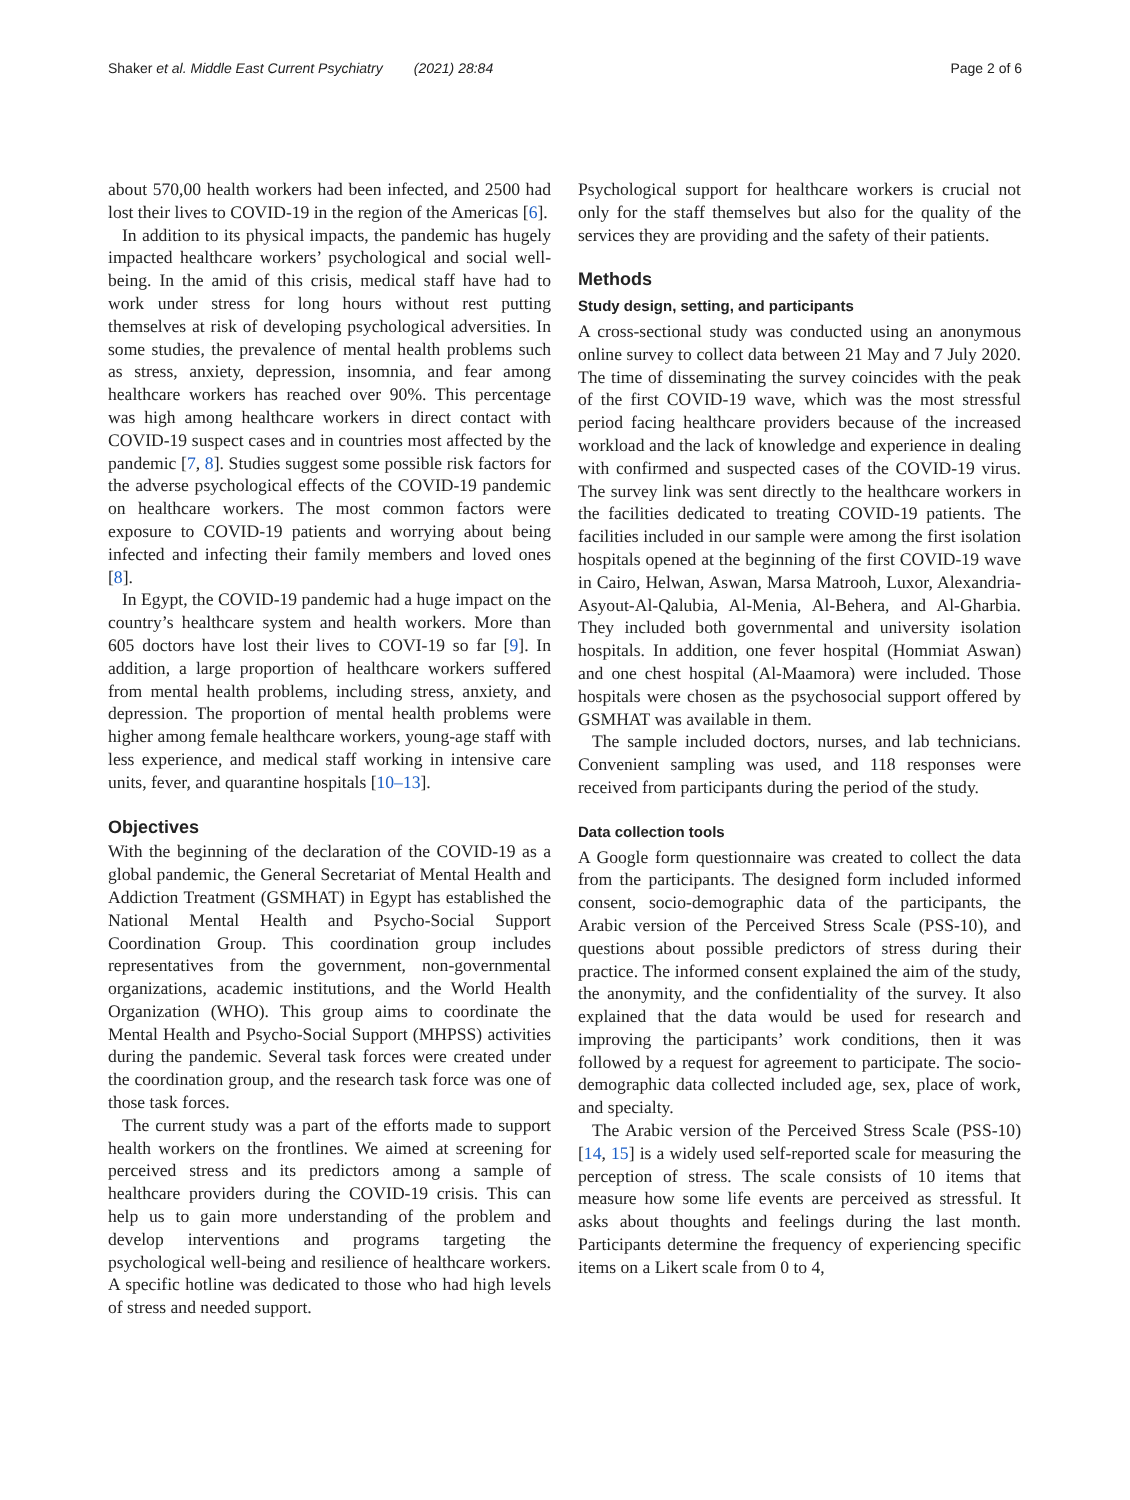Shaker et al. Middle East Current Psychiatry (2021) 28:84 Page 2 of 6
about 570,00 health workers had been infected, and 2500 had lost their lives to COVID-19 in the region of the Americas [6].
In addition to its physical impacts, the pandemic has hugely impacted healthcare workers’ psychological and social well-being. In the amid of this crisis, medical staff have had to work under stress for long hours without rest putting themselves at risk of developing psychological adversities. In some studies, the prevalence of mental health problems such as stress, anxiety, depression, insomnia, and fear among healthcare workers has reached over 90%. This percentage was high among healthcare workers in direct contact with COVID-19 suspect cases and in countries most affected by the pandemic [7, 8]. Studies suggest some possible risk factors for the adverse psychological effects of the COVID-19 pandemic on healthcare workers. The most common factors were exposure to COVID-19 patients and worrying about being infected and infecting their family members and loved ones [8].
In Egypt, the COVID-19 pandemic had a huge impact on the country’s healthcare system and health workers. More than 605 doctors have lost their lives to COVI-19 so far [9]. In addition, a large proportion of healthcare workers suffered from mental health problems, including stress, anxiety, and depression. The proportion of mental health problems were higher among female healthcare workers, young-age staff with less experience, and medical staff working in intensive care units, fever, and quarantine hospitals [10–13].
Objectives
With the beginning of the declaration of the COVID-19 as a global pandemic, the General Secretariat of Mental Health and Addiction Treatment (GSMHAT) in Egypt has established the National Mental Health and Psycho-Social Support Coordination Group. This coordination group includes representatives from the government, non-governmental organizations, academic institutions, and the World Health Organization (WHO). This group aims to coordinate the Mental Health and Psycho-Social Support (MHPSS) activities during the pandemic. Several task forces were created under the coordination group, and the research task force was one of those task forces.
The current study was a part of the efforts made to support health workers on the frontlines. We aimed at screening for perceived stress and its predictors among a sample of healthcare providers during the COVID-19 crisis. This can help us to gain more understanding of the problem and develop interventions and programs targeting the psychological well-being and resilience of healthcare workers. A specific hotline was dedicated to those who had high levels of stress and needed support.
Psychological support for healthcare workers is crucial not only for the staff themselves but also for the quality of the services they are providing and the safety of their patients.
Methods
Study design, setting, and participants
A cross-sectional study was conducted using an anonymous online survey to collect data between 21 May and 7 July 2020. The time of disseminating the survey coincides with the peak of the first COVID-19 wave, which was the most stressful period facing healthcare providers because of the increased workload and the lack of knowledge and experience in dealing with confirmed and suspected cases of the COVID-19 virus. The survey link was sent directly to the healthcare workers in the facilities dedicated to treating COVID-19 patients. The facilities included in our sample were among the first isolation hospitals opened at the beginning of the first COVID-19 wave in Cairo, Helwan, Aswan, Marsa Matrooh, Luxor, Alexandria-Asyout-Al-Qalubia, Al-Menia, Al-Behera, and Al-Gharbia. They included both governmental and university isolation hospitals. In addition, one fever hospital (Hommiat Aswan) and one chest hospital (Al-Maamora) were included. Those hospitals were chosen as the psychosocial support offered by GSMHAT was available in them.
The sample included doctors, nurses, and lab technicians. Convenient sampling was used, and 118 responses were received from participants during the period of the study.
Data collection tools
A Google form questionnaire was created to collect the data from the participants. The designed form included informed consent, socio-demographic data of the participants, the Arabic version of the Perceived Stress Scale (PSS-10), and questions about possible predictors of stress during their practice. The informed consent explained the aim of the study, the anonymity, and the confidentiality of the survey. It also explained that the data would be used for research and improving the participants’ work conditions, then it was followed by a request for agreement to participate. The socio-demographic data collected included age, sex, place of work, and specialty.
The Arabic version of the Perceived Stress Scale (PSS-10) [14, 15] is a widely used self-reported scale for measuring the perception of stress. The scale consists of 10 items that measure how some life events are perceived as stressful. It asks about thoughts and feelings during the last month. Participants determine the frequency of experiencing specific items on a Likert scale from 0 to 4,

* * * * * * *

**Exercise instructions:**
Reproduce the listing exactly, but keep its images out of the copy.

**Response box:**
Shaker et al. Middle East Current Psychiatry (2021) 28:84 Page 2 of 6
about 570,00 health workers had been infected, and 2500 had lost their lives to COVID-19 in the region of the Americas [6].
In addition to its physical impacts, the pandemic has hugely impacted healthcare workers’ psychological and social well-being. In the amid of this crisis, medical staff have had to work under stress for long hours without rest putting themselves at risk of developing psychological adversities. In some studies, the prevalence of mental health problems such as stress, anxiety, depression, insomnia, and fear among healthcare workers has reached over 90%. This percentage was high among healthcare workers in direct contact with COVID-19 suspect cases and in countries most affected by the pandemic [7, 8]. Studies suggest some possible risk factors for the adverse psychological effects of the COVID-19 pandemic on healthcare workers. The most common factors were exposure to COVID-19 patients and worrying about being infected and infecting their family members and loved ones [8].
In Egypt, the COVID-19 pandemic had a huge impact on the country’s healthcare system and health workers. More than 605 doctors have lost their lives to COVI-19 so far [9]. In addition, a large proportion of healthcare workers suffered from mental health problems, including stress, anxiety, and depression. The proportion of mental health problems were higher among female healthcare workers, young-age staff with less experience, and medical staff working in intensive care units, fever, and quarantine hospitals [10–13].
Objectives
With the beginning of the declaration of the COVID-19 as a global pandemic, the General Secretariat of Mental Health and Addiction Treatment (GSMHAT) in Egypt has established the National Mental Health and Psycho-Social Support Coordination Group. This coordination group includes representatives from the government, non-governmental organizations, academic institutions, and the World Health Organization (WHO). This group aims to coordinate the Mental Health and Psycho-Social Support (MHPSS) activities during the pandemic. Several task forces were created under the coordination group, and the research task force was one of those task forces.
The current study was a part of the efforts made to support health workers on the frontlines. We aimed at screening for perceived stress and its predictors among a sample of healthcare providers during the COVID-19 crisis. This can help us to gain more understanding of the problem and develop interventions and programs targeting the psychological well-being and resilience of healthcare workers. A specific hotline was dedicated to those who had high levels of stress and needed support.
Psychological support for healthcare workers is crucial not only for the staff themselves but also for the quality of the services they are providing and the safety of their patients.
Methods
Study design, setting, and participants
A cross-sectional study was conducted using an anonymous online survey to collect data between 21 May and 7 July 2020. The time of disseminating the survey coincides with the peak of the first COVID-19 wave, which was the most stressful period facing healthcare providers because of the increased workload and the lack of knowledge and experience in dealing with confirmed and suspected cases of the COVID-19 virus. The survey link was sent directly to the healthcare workers in the facilities dedicated to treating COVID-19 patients. The facilities included in our sample were among the first isolation hospitals opened at the beginning of the first COVID-19 wave in Cairo, Helwan, Aswan, Marsa Matrooh, Luxor, Alexandria-Asyout-Al-Qalubia, Al-Menia, Al-Behera, and Al-Gharbia. They included both governmental and university isolation hospitals. In addition, one fever hospital (Hommiat Aswan) and one chest hospital (Al-Maamora) were included. Those hospitals were chosen as the psychosocial support offered by GSMHAT was available in them.
The sample included doctors, nurses, and lab technicians. Convenient sampling was used, and 118 responses were received from participants during the period of the study.
Data collection tools
A Google form questionnaire was created to collect the data from the participants. The designed form included informed consent, socio-demographic data of the participants, the Arabic version of the Perceived Stress Scale (PSS-10), and questions about possible predictors of stress during their practice. The informed consent explained the aim of the study, the anonymity, and the confidentiality of the survey. It also explained that the data would be used for research and improving the participants’ work conditions, then it was followed by a request for agreement to participate. The socio-demographic data collected included age, sex, place of work, and specialty.
The Arabic version of the Perceived Stress Scale (PSS-10) [14, 15] is a widely used self-reported scale for measuring the perception of stress. The scale consists of 10 items that measure how some life events are perceived as stressful. It asks about thoughts and feelings during the last month. Participants determine the frequency of experiencing specific items on a Likert scale from 0 to 4,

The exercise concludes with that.